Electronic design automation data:
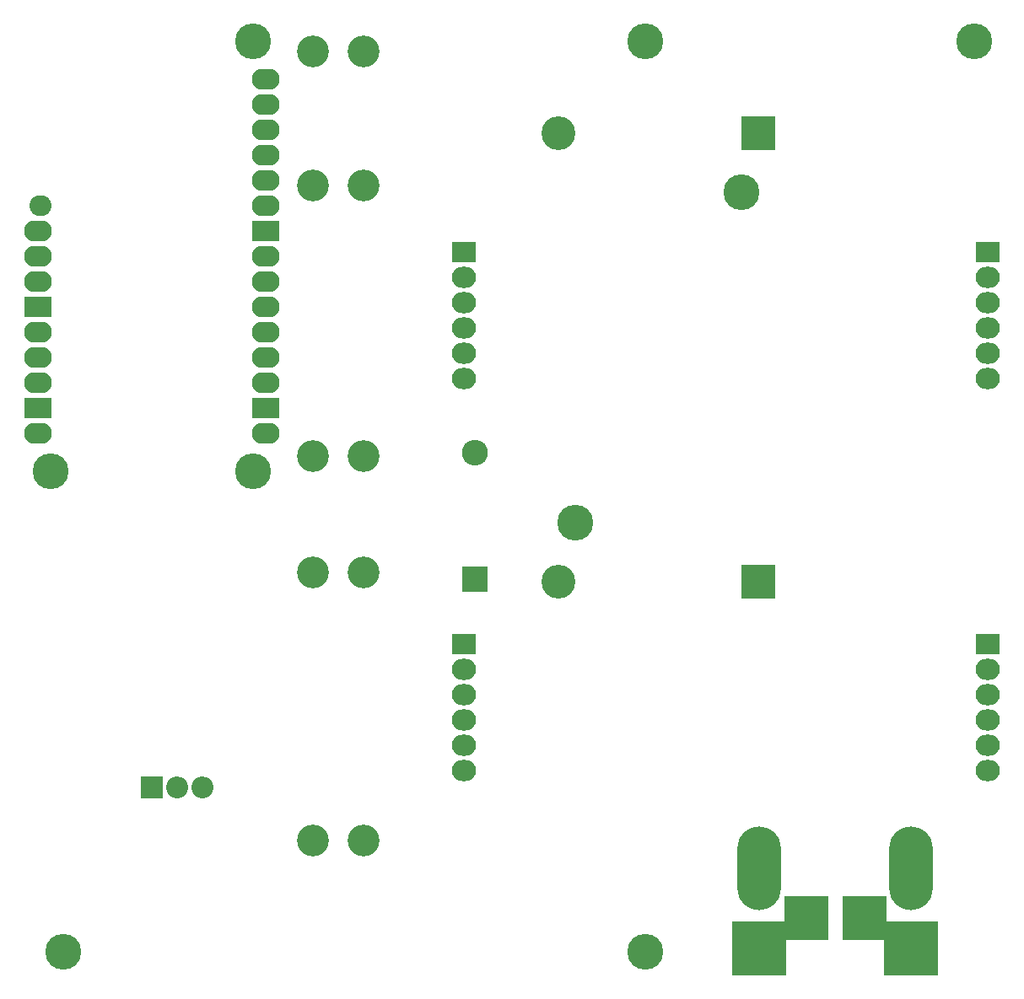
<source format=gbs>
G04 #@! TF.FileFunction,Soldermask,Bot*
%FSLAX46Y46*%
G04 Gerber Fmt 4.6, Leading zero omitted, Abs format (unit mm)*
G04 Created by KiCad (PCBNEW 4.0.4-stable) date 12/14/17 11:03:47*
%MOMM*%
%LPD*%
G01*
G04 APERTURE LIST*
%ADD10C,0.250000*%
%ADD11C,3.600000*%
%ADD12R,2.800000X2.100000*%
%ADD13O,2.800000X2.100000*%
%ADD14O,2.200000X2.100000*%
%ADD15C,3.400000*%
%ADD16R,3.400000X3.400000*%
%ADD17R,2.600000X2.600000*%
%ADD18O,2.600000X2.600000*%
%ADD19O,4.400000X8.400000*%
%ADD20R,5.400000X5.400000*%
%ADD21R,4.400000X4.400000*%
%ADD22O,2.432000X2.127200*%
%ADD23R,2.432000X2.127200*%
%ADD24C,3.200000*%
%ADD25R,2.200000X2.200000*%
%ADD26O,2.200000X2.200000*%
G04 APERTURE END LIST*
D10*
D11*
X135890000Y-67310000D03*
X135890000Y-158750000D03*
X77470000Y-158750000D03*
D12*
X97790000Y-104140000D03*
D13*
X97790000Y-101600000D03*
X97790000Y-99060000D03*
X97790000Y-96520000D03*
X97790000Y-93980000D03*
D14*
X75180000Y-83820000D03*
D13*
X97790000Y-91440000D03*
X74930000Y-86360000D03*
X97790000Y-88900000D03*
X74930000Y-88900000D03*
D12*
X97790000Y-86360000D03*
D13*
X74930000Y-91440000D03*
X97790000Y-83820000D03*
D12*
X74930000Y-93980000D03*
D13*
X97790000Y-81280000D03*
X74930000Y-96520000D03*
X97790000Y-78740000D03*
X74930000Y-99060000D03*
X97790000Y-76200000D03*
X74930000Y-101600000D03*
X97790000Y-73660000D03*
D12*
X74930000Y-104140000D03*
D13*
X97790000Y-71120000D03*
X74930000Y-106680000D03*
X97790000Y-106680000D03*
D11*
X96520000Y-67310000D03*
X96520000Y-110490000D03*
X76200000Y-110490000D03*
X128840000Y-115650000D03*
X145480000Y-82470000D03*
D15*
X127160000Y-121560000D03*
D16*
X147160000Y-121560000D03*
X147160000Y-76560000D03*
D15*
X127160000Y-76560000D03*
D17*
X118745000Y-121285000D03*
D18*
X118745000Y-108585000D03*
D19*
X162560000Y-150400000D03*
D20*
X162560000Y-158400000D03*
D21*
X157860000Y-155400000D03*
D22*
X117625000Y-101175000D03*
X117625000Y-98635000D03*
X117625000Y-96095000D03*
X117625000Y-93555000D03*
X117625000Y-91015000D03*
D23*
X117625000Y-88475000D03*
D24*
X102455980Y-68336160D03*
X107535980Y-68336160D03*
X102453440Y-81798160D03*
X107533440Y-81798160D03*
X102453440Y-108976160D03*
X107533440Y-108976160D03*
X102453440Y-120660160D03*
X107533440Y-120660160D03*
X102453440Y-147584160D03*
X107533440Y-147584160D03*
D22*
X117625000Y-140550000D03*
X117625000Y-138010000D03*
X117625000Y-135470000D03*
X117625000Y-132930000D03*
X117625000Y-130390000D03*
D23*
X117625000Y-127850000D03*
D22*
X170200000Y-101175000D03*
X170200000Y-98635000D03*
X170200000Y-96095000D03*
X170200000Y-93555000D03*
X170200000Y-91015000D03*
D23*
X170200000Y-88475000D03*
D22*
X170200000Y-140525000D03*
X170200000Y-137985000D03*
X170200000Y-135445000D03*
X170200000Y-132905000D03*
X170200000Y-130365000D03*
D23*
X170200000Y-127825000D03*
D25*
X86360000Y-142240000D03*
D26*
X88900000Y-142240000D03*
X91440000Y-142240000D03*
D19*
X147320000Y-150400000D03*
D20*
X147320000Y-158400000D03*
D21*
X152020000Y-155400000D03*
D11*
X168910000Y-67310000D03*
M02*

</source>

PROBLEM:
Give back every record precisely as it stands, without the images.

EXERCISE RESULT:
<source format=gbs>
G04 #@! TF.FileFunction,Soldermask,Bot*
%FSLAX46Y46*%
G04 Gerber Fmt 4.6, Leading zero omitted, Abs format (unit mm)*
G04 Created by KiCad (PCBNEW 4.0.4-stable) date 12/14/17 11:03:47*
%MOMM*%
%LPD*%
G01*
G04 APERTURE LIST*
%ADD10C,0.250000*%
%ADD11C,3.600000*%
%ADD12R,2.800000X2.100000*%
%ADD13O,2.800000X2.100000*%
%ADD14O,2.200000X2.100000*%
%ADD15C,3.400000*%
%ADD16R,3.400000X3.400000*%
%ADD17R,2.600000X2.600000*%
%ADD18O,2.600000X2.600000*%
%ADD19O,4.400000X8.400000*%
%ADD20R,5.400000X5.400000*%
%ADD21R,4.400000X4.400000*%
%ADD22O,2.432000X2.127200*%
%ADD23R,2.432000X2.127200*%
%ADD24C,3.200000*%
%ADD25R,2.200000X2.200000*%
%ADD26O,2.200000X2.200000*%
G04 APERTURE END LIST*
D10*
D11*
X135890000Y-67310000D03*
X135890000Y-158750000D03*
X77470000Y-158750000D03*
D12*
X97790000Y-104140000D03*
D13*
X97790000Y-101600000D03*
X97790000Y-99060000D03*
X97790000Y-96520000D03*
X97790000Y-93980000D03*
D14*
X75180000Y-83820000D03*
D13*
X97790000Y-91440000D03*
X74930000Y-86360000D03*
X97790000Y-88900000D03*
X74930000Y-88900000D03*
D12*
X97790000Y-86360000D03*
D13*
X74930000Y-91440000D03*
X97790000Y-83820000D03*
D12*
X74930000Y-93980000D03*
D13*
X97790000Y-81280000D03*
X74930000Y-96520000D03*
X97790000Y-78740000D03*
X74930000Y-99060000D03*
X97790000Y-76200000D03*
X74930000Y-101600000D03*
X97790000Y-73660000D03*
D12*
X74930000Y-104140000D03*
D13*
X97790000Y-71120000D03*
X74930000Y-106680000D03*
X97790000Y-106680000D03*
D11*
X96520000Y-67310000D03*
X96520000Y-110490000D03*
X76200000Y-110490000D03*
X128840000Y-115650000D03*
X145480000Y-82470000D03*
D15*
X127160000Y-121560000D03*
D16*
X147160000Y-121560000D03*
X147160000Y-76560000D03*
D15*
X127160000Y-76560000D03*
D17*
X118745000Y-121285000D03*
D18*
X118745000Y-108585000D03*
D19*
X162560000Y-150400000D03*
D20*
X162560000Y-158400000D03*
D21*
X157860000Y-155400000D03*
D22*
X117625000Y-101175000D03*
X117625000Y-98635000D03*
X117625000Y-96095000D03*
X117625000Y-93555000D03*
X117625000Y-91015000D03*
D23*
X117625000Y-88475000D03*
D24*
X102455980Y-68336160D03*
X107535980Y-68336160D03*
X102453440Y-81798160D03*
X107533440Y-81798160D03*
X102453440Y-108976160D03*
X107533440Y-108976160D03*
X102453440Y-120660160D03*
X107533440Y-120660160D03*
X102453440Y-147584160D03*
X107533440Y-147584160D03*
D22*
X117625000Y-140550000D03*
X117625000Y-138010000D03*
X117625000Y-135470000D03*
X117625000Y-132930000D03*
X117625000Y-130390000D03*
D23*
X117625000Y-127850000D03*
D22*
X170200000Y-101175000D03*
X170200000Y-98635000D03*
X170200000Y-96095000D03*
X170200000Y-93555000D03*
X170200000Y-91015000D03*
D23*
X170200000Y-88475000D03*
D22*
X170200000Y-140525000D03*
X170200000Y-137985000D03*
X170200000Y-135445000D03*
X170200000Y-132905000D03*
X170200000Y-130365000D03*
D23*
X170200000Y-127825000D03*
D25*
X86360000Y-142240000D03*
D26*
X88900000Y-142240000D03*
X91440000Y-142240000D03*
D19*
X147320000Y-150400000D03*
D20*
X147320000Y-158400000D03*
D21*
X152020000Y-155400000D03*
D11*
X168910000Y-67310000D03*
M02*

</source>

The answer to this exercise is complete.